# [Exercise]
Please update the lines from the line with "32: (6, 81)" up to and including the line with "63: (42, 46)", putting "(44, 47)" in place of "(44, 45)" and leaving all else unchanged. Return only those lines.

== Data provided ==

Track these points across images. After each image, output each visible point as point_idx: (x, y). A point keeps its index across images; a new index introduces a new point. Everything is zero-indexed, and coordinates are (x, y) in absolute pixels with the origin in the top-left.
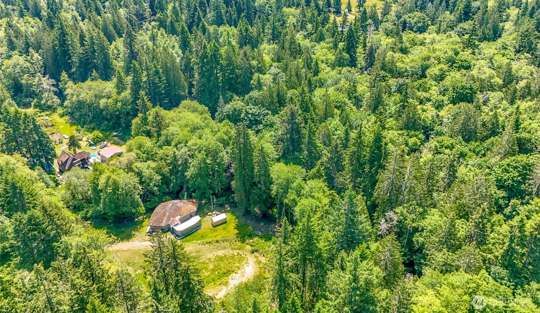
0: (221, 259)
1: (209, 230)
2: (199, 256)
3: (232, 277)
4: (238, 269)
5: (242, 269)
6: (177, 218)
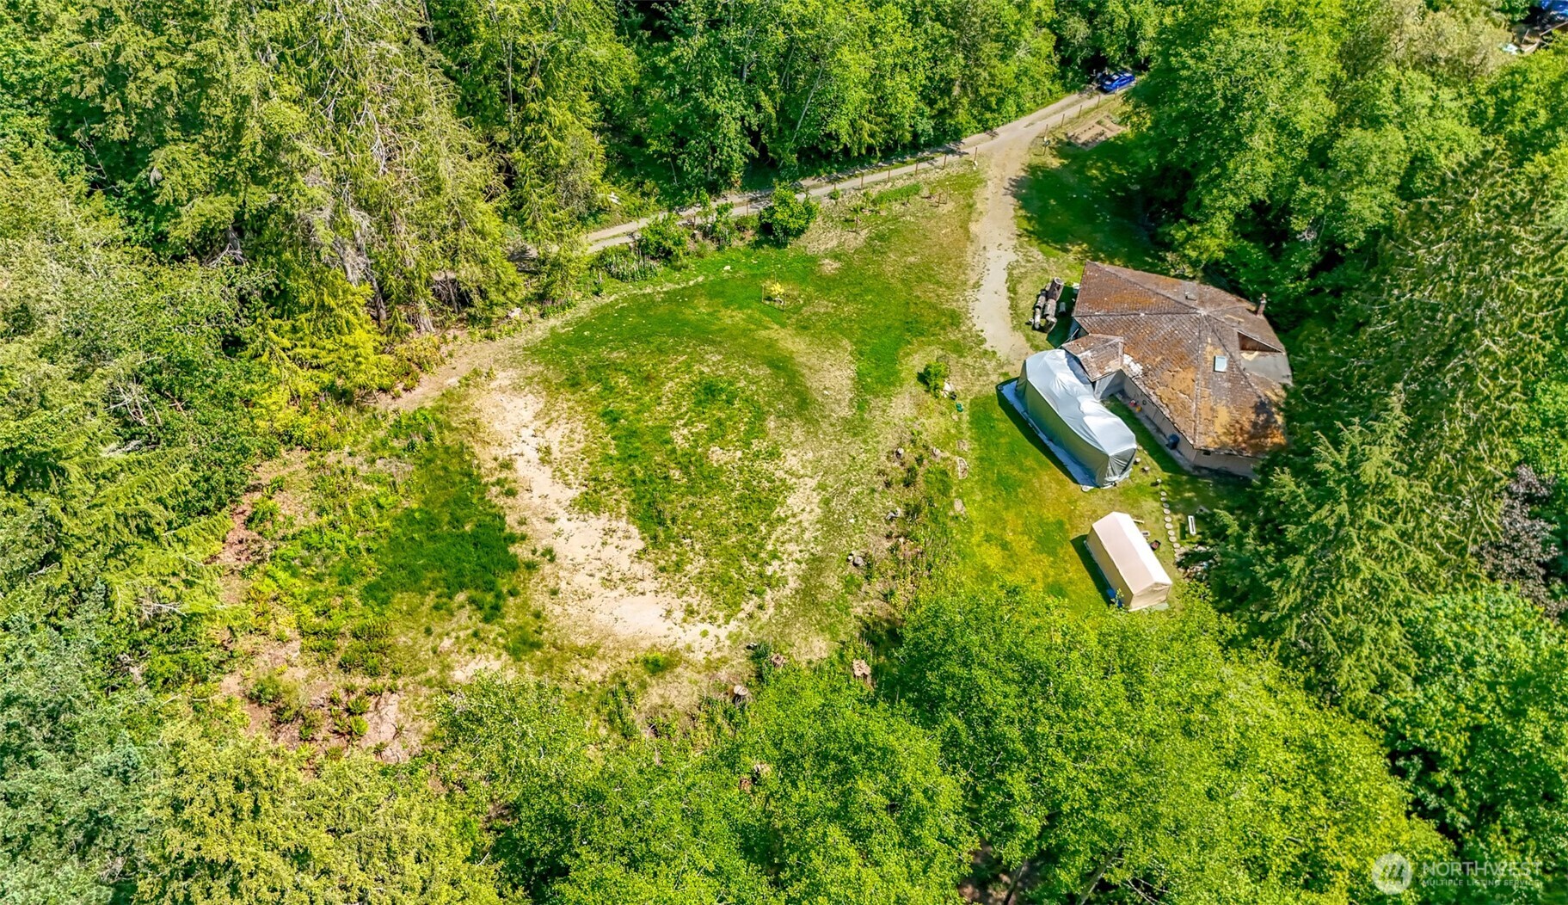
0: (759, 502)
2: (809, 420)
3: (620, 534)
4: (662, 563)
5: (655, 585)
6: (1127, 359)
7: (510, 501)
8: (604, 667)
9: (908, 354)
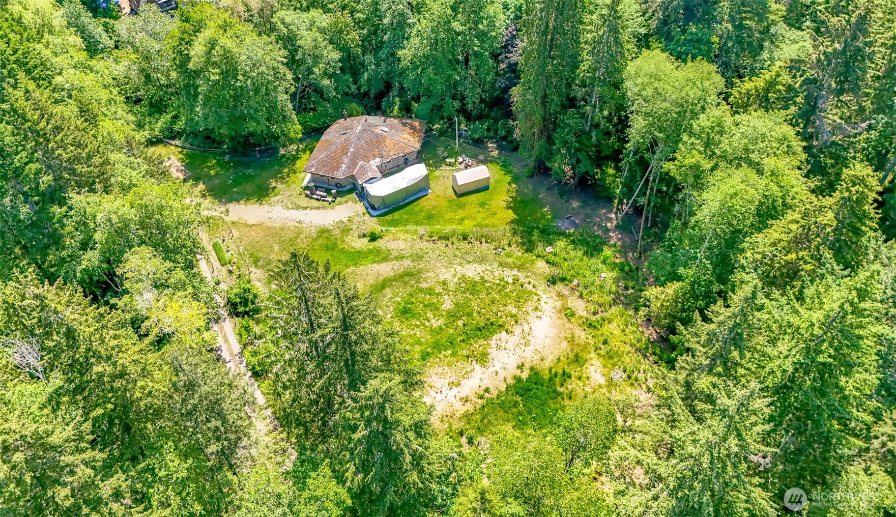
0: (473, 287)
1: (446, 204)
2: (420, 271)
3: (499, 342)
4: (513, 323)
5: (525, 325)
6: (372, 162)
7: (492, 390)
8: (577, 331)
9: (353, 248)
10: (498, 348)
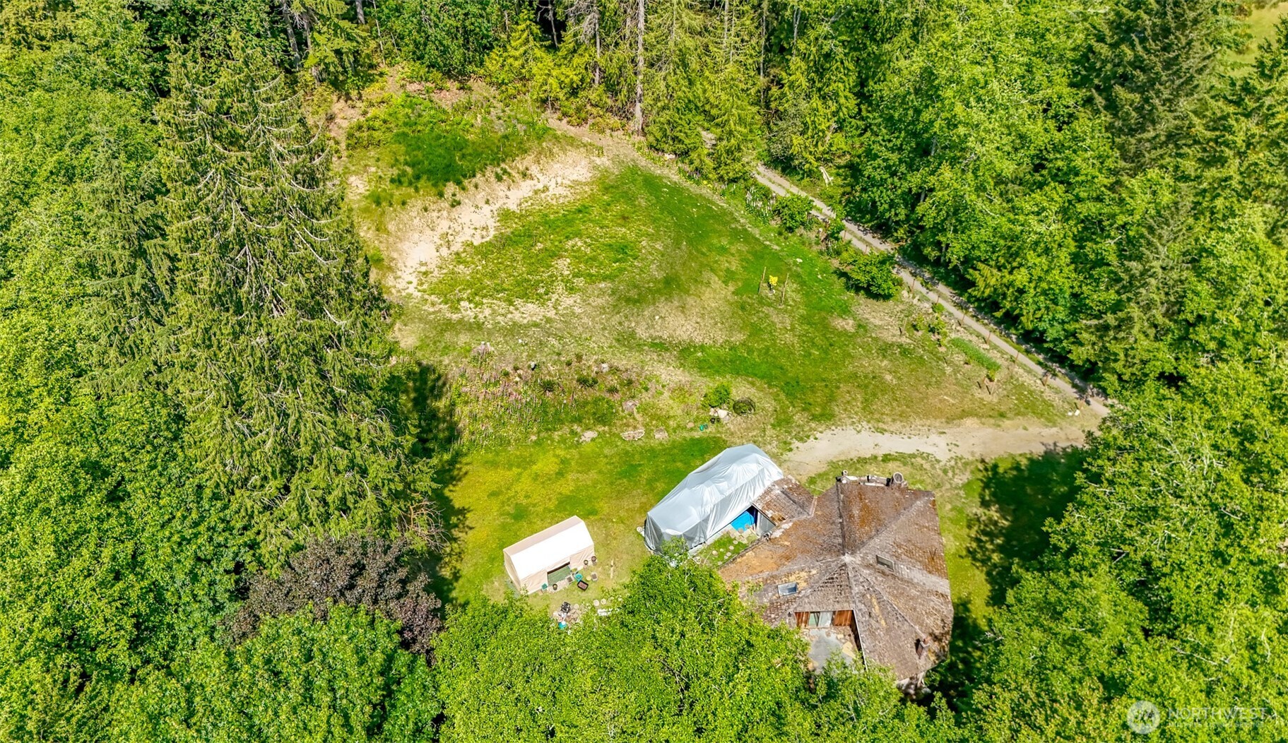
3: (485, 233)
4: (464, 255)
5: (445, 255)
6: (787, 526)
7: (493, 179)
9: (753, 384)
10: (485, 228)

===
== Data provided ==

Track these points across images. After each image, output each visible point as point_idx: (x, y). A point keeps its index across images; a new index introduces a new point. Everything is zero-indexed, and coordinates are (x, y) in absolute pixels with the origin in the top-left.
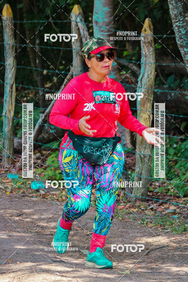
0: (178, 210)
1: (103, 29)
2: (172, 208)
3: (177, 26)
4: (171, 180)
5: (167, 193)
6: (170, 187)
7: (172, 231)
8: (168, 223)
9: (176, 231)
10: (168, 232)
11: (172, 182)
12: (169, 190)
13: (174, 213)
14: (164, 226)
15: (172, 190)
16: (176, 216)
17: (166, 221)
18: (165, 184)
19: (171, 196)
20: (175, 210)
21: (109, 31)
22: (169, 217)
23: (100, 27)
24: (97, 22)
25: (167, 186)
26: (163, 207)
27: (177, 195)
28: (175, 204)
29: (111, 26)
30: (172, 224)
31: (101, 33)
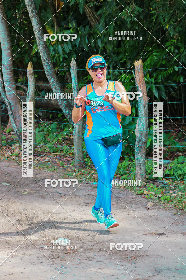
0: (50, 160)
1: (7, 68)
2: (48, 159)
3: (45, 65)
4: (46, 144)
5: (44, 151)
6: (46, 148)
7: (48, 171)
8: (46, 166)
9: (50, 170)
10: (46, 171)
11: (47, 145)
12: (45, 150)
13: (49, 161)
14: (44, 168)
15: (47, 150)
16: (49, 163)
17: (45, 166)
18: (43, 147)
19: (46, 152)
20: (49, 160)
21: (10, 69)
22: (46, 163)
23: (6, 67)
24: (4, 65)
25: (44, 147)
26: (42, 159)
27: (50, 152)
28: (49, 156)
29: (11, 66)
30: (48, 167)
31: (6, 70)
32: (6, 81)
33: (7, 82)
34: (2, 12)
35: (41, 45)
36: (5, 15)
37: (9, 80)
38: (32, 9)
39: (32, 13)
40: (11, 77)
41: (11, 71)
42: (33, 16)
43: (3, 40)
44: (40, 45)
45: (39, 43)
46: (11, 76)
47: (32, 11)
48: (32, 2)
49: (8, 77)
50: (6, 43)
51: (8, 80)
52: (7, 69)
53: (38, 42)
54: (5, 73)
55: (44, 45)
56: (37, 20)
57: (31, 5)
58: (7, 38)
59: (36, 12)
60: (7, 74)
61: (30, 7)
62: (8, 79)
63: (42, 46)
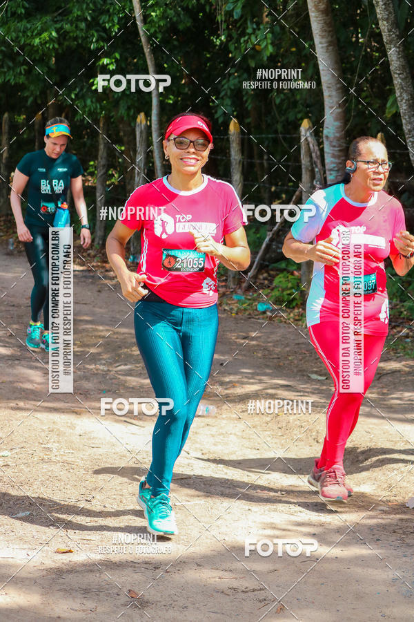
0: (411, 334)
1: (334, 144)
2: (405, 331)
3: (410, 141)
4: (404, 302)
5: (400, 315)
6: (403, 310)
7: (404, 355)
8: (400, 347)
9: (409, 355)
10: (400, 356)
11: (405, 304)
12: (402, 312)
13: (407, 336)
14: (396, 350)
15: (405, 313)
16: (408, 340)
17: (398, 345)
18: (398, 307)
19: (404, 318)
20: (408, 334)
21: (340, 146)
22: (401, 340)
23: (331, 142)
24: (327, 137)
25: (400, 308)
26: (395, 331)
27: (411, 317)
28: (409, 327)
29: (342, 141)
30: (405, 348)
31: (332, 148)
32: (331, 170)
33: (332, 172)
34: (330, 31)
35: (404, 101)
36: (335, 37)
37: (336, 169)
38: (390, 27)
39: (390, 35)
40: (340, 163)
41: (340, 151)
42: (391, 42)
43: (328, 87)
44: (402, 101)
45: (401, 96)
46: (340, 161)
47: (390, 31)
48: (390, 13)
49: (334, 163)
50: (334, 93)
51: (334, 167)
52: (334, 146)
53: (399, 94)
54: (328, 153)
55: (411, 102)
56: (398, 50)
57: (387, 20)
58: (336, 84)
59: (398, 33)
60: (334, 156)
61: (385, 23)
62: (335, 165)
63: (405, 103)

===

# [Exercise response]
32: (6, 81)
33: (7, 82)
34: (2, 12)
35: (41, 45)
36: (5, 15)
37: (9, 80)
38: (32, 9)
39: (32, 13)
40: (11, 77)
41: (11, 71)
42: (33, 16)
43: (3, 40)
44: (40, 45)
45: (39, 43)
46: (11, 76)
47: (32, 11)
48: (32, 2)
49: (8, 77)
50: (6, 43)
51: (8, 80)
52: (7, 69)
53: (38, 42)
54: (5, 73)
55: (44, 47)
56: (37, 20)
57: (31, 5)
58: (7, 38)
59: (36, 12)
60: (7, 74)
61: (30, 7)
62: (8, 79)
63: (42, 46)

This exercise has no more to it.